STATED PROBLEM
Count the lines in the material below that contain the string "qSketchRegion". Reply with the number only.

════════════════════

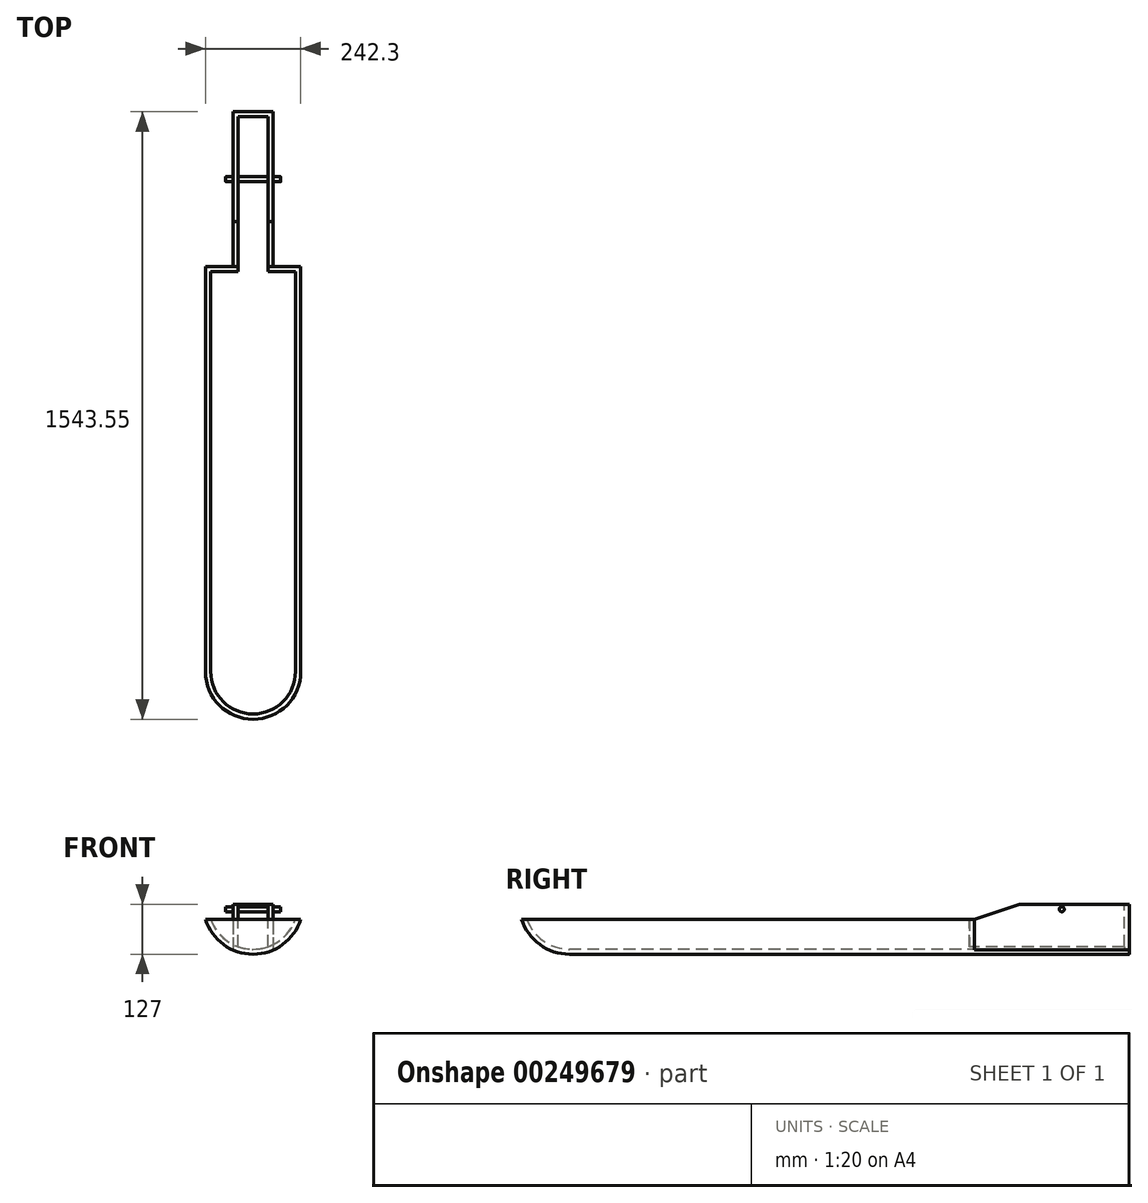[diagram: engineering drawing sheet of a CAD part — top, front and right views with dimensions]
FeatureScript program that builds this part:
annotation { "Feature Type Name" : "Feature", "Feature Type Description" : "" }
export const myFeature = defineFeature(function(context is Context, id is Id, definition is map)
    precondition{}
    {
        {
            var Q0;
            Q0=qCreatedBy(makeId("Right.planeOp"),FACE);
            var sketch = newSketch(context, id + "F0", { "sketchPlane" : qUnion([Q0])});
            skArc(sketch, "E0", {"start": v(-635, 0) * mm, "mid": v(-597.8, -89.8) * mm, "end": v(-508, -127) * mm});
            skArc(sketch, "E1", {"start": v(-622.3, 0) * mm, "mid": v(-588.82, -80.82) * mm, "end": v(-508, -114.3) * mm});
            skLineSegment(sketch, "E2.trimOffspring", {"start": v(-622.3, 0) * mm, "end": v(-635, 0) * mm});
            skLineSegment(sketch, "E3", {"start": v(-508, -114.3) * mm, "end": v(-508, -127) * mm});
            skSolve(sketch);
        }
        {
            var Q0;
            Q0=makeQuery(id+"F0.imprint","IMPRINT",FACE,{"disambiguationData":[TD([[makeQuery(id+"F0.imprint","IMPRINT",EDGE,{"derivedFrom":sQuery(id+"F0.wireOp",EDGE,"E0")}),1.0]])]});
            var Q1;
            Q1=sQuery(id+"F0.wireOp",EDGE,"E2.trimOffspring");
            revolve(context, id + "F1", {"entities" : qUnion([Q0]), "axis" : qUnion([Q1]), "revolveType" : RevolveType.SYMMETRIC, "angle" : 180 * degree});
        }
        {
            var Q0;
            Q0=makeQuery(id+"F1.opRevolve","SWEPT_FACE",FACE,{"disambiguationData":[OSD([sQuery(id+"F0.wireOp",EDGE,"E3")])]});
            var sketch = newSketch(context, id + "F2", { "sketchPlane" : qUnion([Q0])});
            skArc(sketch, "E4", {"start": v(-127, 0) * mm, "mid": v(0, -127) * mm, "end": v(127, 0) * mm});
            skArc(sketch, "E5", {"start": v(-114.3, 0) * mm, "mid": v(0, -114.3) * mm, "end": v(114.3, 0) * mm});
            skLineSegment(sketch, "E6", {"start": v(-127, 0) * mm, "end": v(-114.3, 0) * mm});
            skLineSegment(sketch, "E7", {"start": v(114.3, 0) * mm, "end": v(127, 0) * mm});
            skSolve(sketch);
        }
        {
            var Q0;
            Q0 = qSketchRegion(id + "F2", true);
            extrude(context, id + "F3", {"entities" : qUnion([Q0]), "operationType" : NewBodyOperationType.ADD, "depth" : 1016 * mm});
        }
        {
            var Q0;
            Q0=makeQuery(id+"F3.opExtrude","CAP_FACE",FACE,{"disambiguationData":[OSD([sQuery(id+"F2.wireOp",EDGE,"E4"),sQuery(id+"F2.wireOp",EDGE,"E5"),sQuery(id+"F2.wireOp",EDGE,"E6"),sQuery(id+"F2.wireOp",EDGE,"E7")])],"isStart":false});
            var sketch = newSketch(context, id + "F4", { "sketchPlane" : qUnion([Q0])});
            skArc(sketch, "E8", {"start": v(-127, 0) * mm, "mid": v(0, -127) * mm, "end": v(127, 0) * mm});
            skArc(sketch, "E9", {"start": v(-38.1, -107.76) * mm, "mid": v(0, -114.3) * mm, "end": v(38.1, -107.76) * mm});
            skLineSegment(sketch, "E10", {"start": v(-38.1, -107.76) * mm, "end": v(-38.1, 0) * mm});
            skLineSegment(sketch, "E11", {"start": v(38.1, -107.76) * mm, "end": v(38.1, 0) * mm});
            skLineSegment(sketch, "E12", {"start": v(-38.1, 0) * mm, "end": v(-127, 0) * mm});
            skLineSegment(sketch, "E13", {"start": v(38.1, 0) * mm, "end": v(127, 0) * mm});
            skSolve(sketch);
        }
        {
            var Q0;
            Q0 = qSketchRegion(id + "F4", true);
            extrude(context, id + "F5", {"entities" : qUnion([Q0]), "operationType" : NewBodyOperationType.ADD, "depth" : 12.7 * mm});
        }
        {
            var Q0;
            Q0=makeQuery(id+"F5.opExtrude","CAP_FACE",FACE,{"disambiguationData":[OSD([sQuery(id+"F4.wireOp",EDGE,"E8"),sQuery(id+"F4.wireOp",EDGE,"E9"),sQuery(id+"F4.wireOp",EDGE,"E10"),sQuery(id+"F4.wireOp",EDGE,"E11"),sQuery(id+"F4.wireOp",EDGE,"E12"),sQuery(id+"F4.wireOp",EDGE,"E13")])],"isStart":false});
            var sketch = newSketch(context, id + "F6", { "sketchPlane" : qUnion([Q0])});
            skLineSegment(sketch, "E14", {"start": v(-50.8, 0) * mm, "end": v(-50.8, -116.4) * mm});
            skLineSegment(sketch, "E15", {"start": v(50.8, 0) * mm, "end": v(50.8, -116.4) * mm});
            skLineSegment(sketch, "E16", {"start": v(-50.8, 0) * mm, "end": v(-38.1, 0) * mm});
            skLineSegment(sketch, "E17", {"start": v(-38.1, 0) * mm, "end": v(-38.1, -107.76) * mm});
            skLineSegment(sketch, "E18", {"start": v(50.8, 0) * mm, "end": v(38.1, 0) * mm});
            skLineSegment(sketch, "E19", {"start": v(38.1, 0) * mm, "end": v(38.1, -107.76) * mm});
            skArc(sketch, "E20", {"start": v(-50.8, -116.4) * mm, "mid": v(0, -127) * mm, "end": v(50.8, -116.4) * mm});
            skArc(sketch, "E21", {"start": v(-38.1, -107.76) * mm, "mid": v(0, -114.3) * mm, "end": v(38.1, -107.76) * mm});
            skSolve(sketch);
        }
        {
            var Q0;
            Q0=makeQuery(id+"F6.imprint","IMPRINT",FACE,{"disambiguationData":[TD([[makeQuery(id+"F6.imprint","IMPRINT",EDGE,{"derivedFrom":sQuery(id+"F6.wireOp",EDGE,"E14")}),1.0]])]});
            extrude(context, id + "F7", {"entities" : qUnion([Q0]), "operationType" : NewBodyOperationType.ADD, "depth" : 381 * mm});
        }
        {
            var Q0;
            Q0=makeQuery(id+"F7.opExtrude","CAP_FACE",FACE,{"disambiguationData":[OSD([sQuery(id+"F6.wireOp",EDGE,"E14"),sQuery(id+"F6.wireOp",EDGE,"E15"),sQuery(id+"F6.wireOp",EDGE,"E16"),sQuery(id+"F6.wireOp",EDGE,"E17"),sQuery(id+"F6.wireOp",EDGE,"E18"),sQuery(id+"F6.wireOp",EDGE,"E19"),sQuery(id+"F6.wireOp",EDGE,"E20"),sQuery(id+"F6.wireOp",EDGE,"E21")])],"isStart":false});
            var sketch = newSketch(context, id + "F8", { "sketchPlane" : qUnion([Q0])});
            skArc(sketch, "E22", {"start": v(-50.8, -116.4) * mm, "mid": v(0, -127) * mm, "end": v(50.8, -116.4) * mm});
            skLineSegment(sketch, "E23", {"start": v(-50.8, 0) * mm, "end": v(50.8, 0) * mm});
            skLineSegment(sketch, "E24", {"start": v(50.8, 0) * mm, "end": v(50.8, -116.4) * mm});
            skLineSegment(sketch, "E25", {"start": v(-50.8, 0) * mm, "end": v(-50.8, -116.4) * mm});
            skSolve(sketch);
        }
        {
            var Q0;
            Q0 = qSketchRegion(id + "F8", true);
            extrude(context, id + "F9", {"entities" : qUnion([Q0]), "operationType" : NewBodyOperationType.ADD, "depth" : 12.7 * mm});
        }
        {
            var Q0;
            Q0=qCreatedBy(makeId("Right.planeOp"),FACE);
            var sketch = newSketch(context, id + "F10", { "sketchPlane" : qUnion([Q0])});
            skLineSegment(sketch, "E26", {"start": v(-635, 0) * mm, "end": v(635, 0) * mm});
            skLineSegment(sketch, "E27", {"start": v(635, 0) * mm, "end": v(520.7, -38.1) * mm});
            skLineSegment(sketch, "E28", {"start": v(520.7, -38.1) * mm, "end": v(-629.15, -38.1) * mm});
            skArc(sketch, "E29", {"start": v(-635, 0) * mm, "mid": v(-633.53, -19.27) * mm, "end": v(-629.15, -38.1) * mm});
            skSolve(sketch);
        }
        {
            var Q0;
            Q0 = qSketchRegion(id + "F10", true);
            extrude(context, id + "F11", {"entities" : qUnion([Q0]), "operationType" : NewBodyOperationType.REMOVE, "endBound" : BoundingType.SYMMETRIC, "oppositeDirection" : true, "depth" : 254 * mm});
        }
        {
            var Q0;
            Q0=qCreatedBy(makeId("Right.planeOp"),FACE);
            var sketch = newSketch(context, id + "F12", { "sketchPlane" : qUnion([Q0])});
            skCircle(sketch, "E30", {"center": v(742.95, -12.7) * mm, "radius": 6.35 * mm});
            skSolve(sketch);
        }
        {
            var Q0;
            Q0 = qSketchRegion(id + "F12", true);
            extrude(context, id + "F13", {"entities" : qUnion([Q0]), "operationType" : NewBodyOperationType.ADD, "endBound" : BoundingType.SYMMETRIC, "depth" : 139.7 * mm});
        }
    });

════════════════════

THE RESPONSE
5